The thing works like a nonsense satire of Moscow. The impossibly fashionable boys and girls start to relax, applaud, congratulate Grigory on the art project of the year. Sklyarov reads on; the next chapter deals with his autobiography:
As regards the story of my own life, in all its facts, numbers, events, trials, tortures, pluses, minuses, flights, falls, ravelings, unravelings, realities, realisms, points of view, versions, dark, light and colored phases: I was born at four o’clock and twenty minutes, in the year 1972, in the town of Yama, in the then-Soviet Union. I was raised in the tradition, order and instructions of Communism, though my soul always rebelled against them. On October 28, 1979, I was made into a Young Pioneer. I took my Young Pioneer badge and flushed it down the toilet with the words: “Maybe you, toilet, can be a young pioneer.”
Grigory stares up at the gargoyle. As the mendicant tells his story I start to notice how uncannily he and Grigory reflect each other: born in the same period, both children of one system they disbelieved, now in conflict with a new system ruled by corrupt bureaucrats. Grigory feels that he lives in an asylum, rebuilds his penthouse to look like one. Sklyarov spent all his formative years in real ones—his asylum diary takes up the bulk of his autobiography.
Sergey is as ever on Grigory’s shoulder, smiling with his success. After the event the three link arms and pose for photographs; in this city they rhyme.
But every week Grigory seems to need rebirths ever more intensely. Every time I see him he is wearing a new costume, transforming himself for another of his fancy dress evenings—one night an elf, then Hitler, Rasputin—escaping, changing, and mutating, clipping his hair short, growing it longer, brushing it to the side, then forward. (Only the bodyguards stay the same. Their boss is an eccentric, and I can never tell whether they hate or love him for it.) Sergey consults lunar calendars, arranges parties to match zodiacal principles. When Aquarius is in the sky he makes a deal with those who run the Moscow zoo and takes over the dolphinarium at night, the partygoers diving and swimming between slippery, pretty girls and dolphins. When the moon is new the theme of the party is “White.” Grigory, carrying a white rabbit in a cage, announces “tonight is all about my rebirth, a new me.” One week Grigory works as a waiter in a café (“I want to find out what it’s like to be a normal person,” he tells me), the next he’s writing plays, flying so fast no role can stick to him, and all around him the city is churning, the demolition ball swinging, and Gotham-gothic towers erupting. And now the bully bureaucrats and Chekists are closing in, and on the news there is always the same message: “Our great President has brought stability.” But all I see happening is that the brilliant boys like Grigory are being eaten.

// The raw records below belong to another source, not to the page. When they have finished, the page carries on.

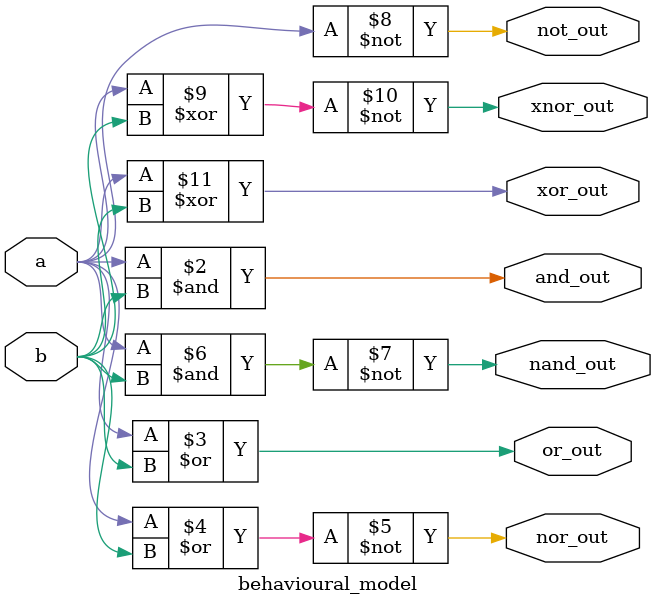
<source format=v>
`timescale 1ns / 1ps
module behavioural_model(
    input a,b ,
	 output reg and_out,
	 output reg or_out,
	 output reg nor_out,
	 output reg not_out,
	 output reg nand_out,
	 output reg xnor_out,
	 output reg xor_out
	 
	 );
  always@(*)
  begin
   and_out=a&b;
	or_out=a|b;
	nor_out=~(a|b);
	nand_out=~(a&b);
	not_out=~a;
	xnor_out=~(a^b);
	xor_out=a^b;
	end

endmodule

</source>
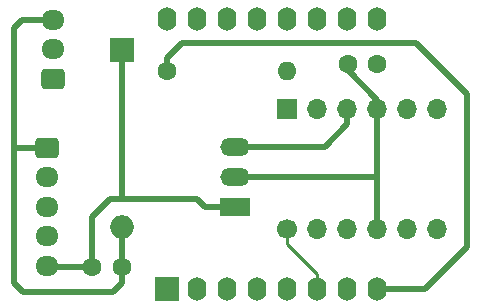
<source format=gbl>
%TF.GenerationSoftware,KiCad,Pcbnew,(6.0.8)*%
%TF.CreationDate,2022-10-25T11:24:58+02:00*%
%TF.ProjectId,MHI-AC-CTRL,4d48492d-4143-42d4-9354-524c2e6b6963,v2.3*%
%TF.SameCoordinates,Original*%
%TF.FileFunction,Copper,L2,Bot*%
%TF.FilePolarity,Positive*%
%FSLAX46Y46*%
G04 Gerber Fmt 4.6, Leading zero omitted, Abs format (unit mm)*
G04 Created by KiCad (PCBNEW (6.0.8)) date 2022-10-25 11:24:58*
%MOMM*%
%LPD*%
G01*
G04 APERTURE LIST*
G04 Aperture macros list*
%AMRoundRect*
0 Rectangle with rounded corners*
0 $1 Rounding radius*
0 $2 $3 $4 $5 $6 $7 $8 $9 X,Y pos of 4 corners*
0 Add a 4 corners polygon primitive as box body*
4,1,4,$2,$3,$4,$5,$6,$7,$8,$9,$2,$3,0*
0 Add four circle primitives for the rounded corners*
1,1,$1+$1,$2,$3*
1,1,$1+$1,$4,$5*
1,1,$1+$1,$6,$7*
1,1,$1+$1,$8,$9*
0 Add four rect primitives between the rounded corners*
20,1,$1+$1,$2,$3,$4,$5,0*
20,1,$1+$1,$4,$5,$6,$7,0*
20,1,$1+$1,$6,$7,$8,$9,0*
20,1,$1+$1,$8,$9,$2,$3,0*%
G04 Aperture macros list end*
%TA.AperFunction,ComponentPad*%
%ADD10R,2.500000X1.500000*%
%TD*%
%TA.AperFunction,ComponentPad*%
%ADD11O,2.500000X1.500000*%
%TD*%
%TA.AperFunction,ComponentPad*%
%ADD12RoundRect,0.250000X-0.725000X0.600000X-0.725000X-0.600000X0.725000X-0.600000X0.725000X0.600000X0*%
%TD*%
%TA.AperFunction,ComponentPad*%
%ADD13O,1.950000X1.700000*%
%TD*%
%TA.AperFunction,ComponentPad*%
%ADD14R,1.700000X1.700000*%
%TD*%
%TA.AperFunction,ComponentPad*%
%ADD15O,1.700000X1.700000*%
%TD*%
%TA.AperFunction,ComponentPad*%
%ADD16C,1.700000*%
%TD*%
%TA.AperFunction,ComponentPad*%
%ADD17RoundRect,0.250000X0.725000X-0.600000X0.725000X0.600000X-0.725000X0.600000X-0.725000X-0.600000X0*%
%TD*%
%TA.AperFunction,ComponentPad*%
%ADD18R,2.000000X2.000000*%
%TD*%
%TA.AperFunction,ComponentPad*%
%ADD19O,1.600000X2.000000*%
%TD*%
%TA.AperFunction,ComponentPad*%
%ADD20C,1.600000*%
%TD*%
%TA.AperFunction,ComponentPad*%
%ADD21O,1.600000X1.600000*%
%TD*%
%TA.AperFunction,ComponentPad*%
%ADD22O,2.000000X2.000000*%
%TD*%
%TA.AperFunction,Conductor*%
%ADD23C,0.500000*%
%TD*%
%TA.AperFunction,Conductor*%
%ADD24C,0.250000*%
%TD*%
G04 APERTURE END LIST*
D10*
%TO.P,U1,1,Vin*%
%TO.N,+12V*%
X99669600Y-55270400D03*
D11*
%TO.P,U1,2,GND*%
%TO.N,GND*%
X99669600Y-52730400D03*
%TO.P,U1,3,Vout*%
%TO.N,+5V*%
X99669600Y-50190400D03*
%TD*%
D12*
%TO.P,J1,1,Pin_1*%
%TO.N,GND*%
X83786200Y-50270400D03*
D13*
%TO.P,J1,2,Pin_2*%
%TO.N,MISO_5V*%
X83786200Y-52770400D03*
%TO.P,J1,3,Pin_3*%
%TO.N,MOSI_5V*%
X83786200Y-55270400D03*
%TO.P,J1,4,Pin_4*%
%TO.N,CLK_5V*%
X83786200Y-57770400D03*
%TO.P,J1,5,Pin_5*%
%TO.N,+12V*%
X83786200Y-60270400D03*
%TD*%
D14*
%TO.P,U3,1,A1*%
%TO.N,MOSI_5V*%
X104140000Y-46990000D03*
D15*
%TO.P,U3,2,A2*%
%TO.N,MISO_5V*%
X106680000Y-46990000D03*
%TO.P,U3,3,VCCA*%
%TO.N,+5V*%
X109220000Y-46990000D03*
%TO.P,U3,4,GNDA*%
%TO.N,GND*%
X111760000Y-46990000D03*
%TO.P,U3,5,A3*%
%TO.N,CLK_5V*%
X114300000Y-46990000D03*
%TO.P,U3,6,A4*%
%TO.N,unconnected-(U3-Pad6)*%
X116840000Y-46990000D03*
D16*
%TO.P,U3,7,B1*%
%TO.N,MOSI_3V3*%
X104140000Y-57150000D03*
D15*
%TO.P,U3,8,B2*%
%TO.N,MISO_3V3*%
X106680000Y-57150000D03*
%TO.P,U3,9,VCCB*%
%TO.N,+3V3*%
X109220000Y-57150000D03*
%TO.P,U3,10,GNDB*%
%TO.N,GND*%
X111760000Y-57150000D03*
%TO.P,U3,11,B3*%
%TO.N,CLK_3V3*%
X114300000Y-57150000D03*
%TO.P,U3,12,B4*%
%TO.N,unconnected-(U3-Pad12)*%
X116840000Y-57150000D03*
%TD*%
D17*
%TO.P,J3,1,Pin_1*%
%TO.N,+3V3*%
X84323600Y-44450000D03*
D13*
%TO.P,J3,2,Pin_2*%
%TO.N,DS18x20*%
X84323600Y-41950000D03*
%TO.P,J3,3,Pin_3*%
%TO.N,GND*%
X84323600Y-39450000D03*
%TD*%
D18*
%TO.P,U2,1,~{RST}*%
%TO.N,unconnected-(U2-Pad1)*%
X93980000Y-62230000D03*
D19*
%TO.P,U2,2,A0*%
%TO.N,unconnected-(U2-Pad2)*%
X96520000Y-62230000D03*
%TO.P,U2,3,D0*%
%TO.N,unconnected-(U2-Pad3)*%
X99060000Y-62230000D03*
%TO.P,U2,4,SCK/D5*%
%TO.N,CLK_3V3*%
X101600000Y-62230000D03*
%TO.P,U2,5,MISO/D6*%
%TO.N,MISO_3V3*%
X104140000Y-62230000D03*
%TO.P,U2,6,MOSI/D7*%
%TO.N,MOSI_3V3*%
X106680000Y-62230000D03*
%TO.P,U2,7,CS/D8*%
%TO.N,unconnected-(U2-Pad7)*%
X109220000Y-62230000D03*
%TO.P,U2,8,3V3*%
%TO.N,+3V3*%
X111760000Y-62230000D03*
%TO.P,U2,9,5V*%
%TO.N,+5V*%
X111760000Y-39370000D03*
%TO.P,U2,10,GND*%
%TO.N,GND*%
X109220000Y-39370000D03*
%TO.P,U2,11,D4*%
%TO.N,unconnected-(U2-Pad11)*%
X106680000Y-39370000D03*
%TO.P,U2,12,D3*%
%TO.N,unconnected-(U2-Pad12)*%
X104140000Y-39370000D03*
%TO.P,U2,13,SDA/D2*%
%TO.N,DS18x20*%
X101600000Y-39370000D03*
%TO.P,U2,14,SCL/D1*%
%TO.N,unconnected-(U2-Pad14)*%
X99060000Y-39370000D03*
%TO.P,U2,15,RX*%
%TO.N,unconnected-(U2-Pad15)*%
X96520000Y-39370000D03*
%TO.P,U2,16,TX*%
%TO.N,unconnected-(U2-Pad16)*%
X93980000Y-39370000D03*
%TD*%
D20*
%TO.P,C3,1*%
%TO.N,+5V*%
X111760000Y-43180000D03*
%TO.P,C3,2*%
%TO.N,GND*%
X109260000Y-43180000D03*
%TD*%
%TO.P,R1,1*%
%TO.N,+3V3*%
X93980000Y-43815000D03*
D21*
%TO.P,R1,2*%
%TO.N,DS18x20*%
X104140000Y-43815000D03*
%TD*%
D18*
%TO.P,C1,1*%
%TO.N,+12V*%
X90119200Y-41979200D03*
D22*
%TO.P,C1,2*%
%TO.N,GND*%
X90119200Y-56979200D03*
%TD*%
D20*
%TO.P,C2,1*%
%TO.N,+12V*%
X87630000Y-60401200D03*
%TO.P,C2,2*%
%TO.N,GND*%
X90130000Y-60401200D03*
%TD*%
D23*
%TO.N,+12V*%
X87630000Y-60401200D02*
X83917000Y-60401200D01*
X99669600Y-55270400D02*
X97180400Y-55270400D01*
X90119200Y-54559200D02*
X90170000Y-54610000D01*
X96520000Y-54610000D02*
X90170000Y-54610000D01*
X90119200Y-41979200D02*
X90119200Y-54559200D01*
X89154000Y-54610000D02*
X87630000Y-56134000D01*
X83917000Y-60401200D02*
X83786200Y-60270400D01*
X97180400Y-55270400D02*
X96520000Y-54610000D01*
X90170000Y-54610000D02*
X89154000Y-54610000D01*
X87630000Y-56134000D02*
X87630000Y-60401200D01*
%TO.N,GND*%
X111760000Y-46990000D02*
X111760000Y-46228000D01*
X99669600Y-52730400D02*
X111607600Y-52730400D01*
X111607600Y-52730400D02*
X111760000Y-52578000D01*
X83786200Y-50270400D02*
X81047600Y-50270400D01*
X111760000Y-46228000D02*
X109260000Y-43728000D01*
X109260000Y-43728000D02*
X109260000Y-43180000D01*
X81026000Y-40132000D02*
X81026000Y-50292000D01*
X90130000Y-61762000D02*
X90130000Y-60401200D01*
X81708000Y-39450000D02*
X81026000Y-40132000D01*
X81788000Y-62484000D02*
X89408000Y-62484000D01*
X81026000Y-50292000D02*
X81026000Y-61722000D01*
X81047600Y-50270400D02*
X81026000Y-50292000D01*
X111760000Y-46990000D02*
X111760000Y-52578000D01*
X89408000Y-62484000D02*
X90130000Y-61762000D01*
X90119200Y-56979200D02*
X90119200Y-60390400D01*
X111760000Y-52578000D02*
X111760000Y-57150000D01*
X90119200Y-60390400D02*
X90130000Y-60401200D01*
X84323600Y-39450000D02*
X81708000Y-39450000D01*
X81026000Y-61722000D02*
X81788000Y-62484000D01*
%TO.N,+5V*%
X109220000Y-48260000D02*
X109220000Y-46990000D01*
X99669600Y-50190400D02*
X107289600Y-50190400D01*
X107289600Y-50190400D02*
X109220000Y-48260000D01*
%TO.N,+3V3*%
X93980000Y-43815000D02*
X93980000Y-42672000D01*
X95250000Y-41402000D02*
X115062000Y-41402000D01*
X119380000Y-58674000D02*
X115824000Y-62230000D01*
X115062000Y-41402000D02*
X119380000Y-45720000D01*
X93980000Y-42672000D02*
X95250000Y-41402000D01*
X115824000Y-62230000D02*
X111760000Y-62230000D01*
X119380000Y-45720000D02*
X119380000Y-58674000D01*
D24*
%TO.N,MOSI_3V3*%
X104140000Y-58420000D02*
X104140000Y-57150000D01*
X106680000Y-60960000D02*
X104140000Y-58420000D01*
X106680000Y-62230000D02*
X106680000Y-60960000D01*
%TD*%
M02*

</source>
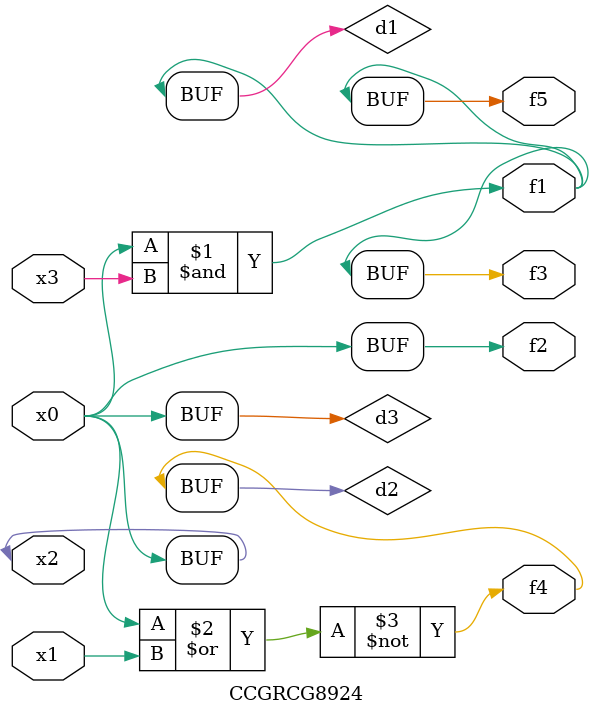
<source format=v>
module CCGRCG8924(
	input x0, x1, x2, x3,
	output f1, f2, f3, f4, f5
);

	wire d1, d2, d3;

	and (d1, x2, x3);
	nor (d2, x0, x1);
	buf (d3, x0, x2);
	assign f1 = d1;
	assign f2 = d3;
	assign f3 = d1;
	assign f4 = d2;
	assign f5 = d1;
endmodule

</source>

Television is also increasingly affected. Originally TNT’s formula for success was to remake hit Western reality shows like The Apprentice or Dragon’s Den . They were successful across the world—why not here? But when TNT made Russian versions, they flopped. The premise for most Western shows is what we in the industry call “aspirational”: someone works hard and is rewarded with a wonderful new life. The shows celebrate the outstanding individual, the bright extrovert. But in Russia that type ends up in jail or exile. Russia rewards the man who operates from the shadows, the gray apparatchik, the master of the politique de couloir . The shows that worked here were based on a different set of principles. By far the biggest success was Posledny Geroi (“The Last Hero”), a version of Survivor , a show based on humiliation and hardship.